#### Your instructions:
Please print every line of the listing, unchanged.

#### Supplied material:
——————————

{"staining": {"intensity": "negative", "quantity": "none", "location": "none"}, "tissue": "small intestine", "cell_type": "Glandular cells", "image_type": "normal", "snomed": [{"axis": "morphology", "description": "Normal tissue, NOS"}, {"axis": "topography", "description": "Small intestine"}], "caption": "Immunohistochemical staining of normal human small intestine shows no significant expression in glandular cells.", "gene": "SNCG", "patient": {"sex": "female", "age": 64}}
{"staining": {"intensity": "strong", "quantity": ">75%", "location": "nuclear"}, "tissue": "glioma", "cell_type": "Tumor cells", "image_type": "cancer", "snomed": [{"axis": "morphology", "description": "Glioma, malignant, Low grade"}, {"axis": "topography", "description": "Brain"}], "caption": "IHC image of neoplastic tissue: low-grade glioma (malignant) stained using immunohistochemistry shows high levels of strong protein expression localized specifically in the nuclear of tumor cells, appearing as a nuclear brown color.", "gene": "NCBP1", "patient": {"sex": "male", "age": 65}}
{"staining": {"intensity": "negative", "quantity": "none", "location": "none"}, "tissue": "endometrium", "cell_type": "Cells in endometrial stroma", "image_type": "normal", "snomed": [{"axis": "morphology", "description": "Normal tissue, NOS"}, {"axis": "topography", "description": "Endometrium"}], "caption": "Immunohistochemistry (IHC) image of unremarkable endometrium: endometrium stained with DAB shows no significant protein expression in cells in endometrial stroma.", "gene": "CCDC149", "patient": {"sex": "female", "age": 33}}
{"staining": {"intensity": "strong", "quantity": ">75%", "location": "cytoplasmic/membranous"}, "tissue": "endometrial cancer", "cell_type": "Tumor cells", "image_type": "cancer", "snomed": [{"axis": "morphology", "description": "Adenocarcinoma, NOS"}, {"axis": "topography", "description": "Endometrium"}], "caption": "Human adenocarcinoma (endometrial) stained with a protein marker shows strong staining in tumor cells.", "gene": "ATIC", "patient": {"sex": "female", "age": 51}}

——————————

#### Output for this exercise:
{"staining": {"intensity": "negative", "quantity": "none", "location": "none"}, "tissue": "small intestine", "cell_type": "Glandular cells", "image_type": "normal", "snomed": [{"axis": "morphology", "description": "Normal tissue, NOS"}, {"axis": "topography", "description": "Small intestine"}], "caption": "Immunohistochemical staining of normal human small intestine shows no significant expression in glandular cells.", "gene": "SNCG", "patient": {"sex": "female", "age": 64}}
{"staining": {"intensity": "strong", "quantity": ">75%", "location": "nuclear"}, "tissue": "glioma", "cell_type": "Tumor cells", "image_type": "cancer", "snomed": [{"axis": "morphology", "description": "Glioma, malignant, Low grade"}, {"axis": "topography", "description": "Brain"}], "caption": "IHC image of neoplastic tissue: low-grade glioma (malignant) stained using immunohistochemistry shows high levels of strong protein expression localized specifically in the nuclear of tumor cells, appearing as a nuclear brown color.", "gene": "NCBP1", "patient": {"sex": "male", "age": 65}}
{"staining": {"intensity": "negative", "quantity": "none", "location": "none"}, "tissue": "endometrium", "cell_type": "Cells in endometrial stroma", "image_type": "normal", "snomed": [{"axis": "morphology", "description": "Normal tissue, NOS"}, {"axis": "topography", "description": "Endometrium"}], "caption": "Immunohistochemistry (IHC) image of unremarkable endometrium: endometrium stained with DAB shows no significant protein expression in cells in endometrial stroma.", "gene": "CCDC149", "patient": {"sex": "female", "age": 33}}
{"staining": {"intensity": "strong", "quantity": ">75%", "location": "cytoplasmic/membranous"}, "tissue": "endometrial cancer", "cell_type": "Tumor cells", "image_type": "cancer", "snomed": [{"axis": "morphology", "description": "Adenocarcinoma, NOS"}, {"axis": "topography", "description": "Endometrium"}], "caption": "Human adenocarcinoma (endometrial) stained with a protein marker shows strong staining in tumor cells.", "gene": "ATIC", "patient": {"sex": "female", "age": 51}}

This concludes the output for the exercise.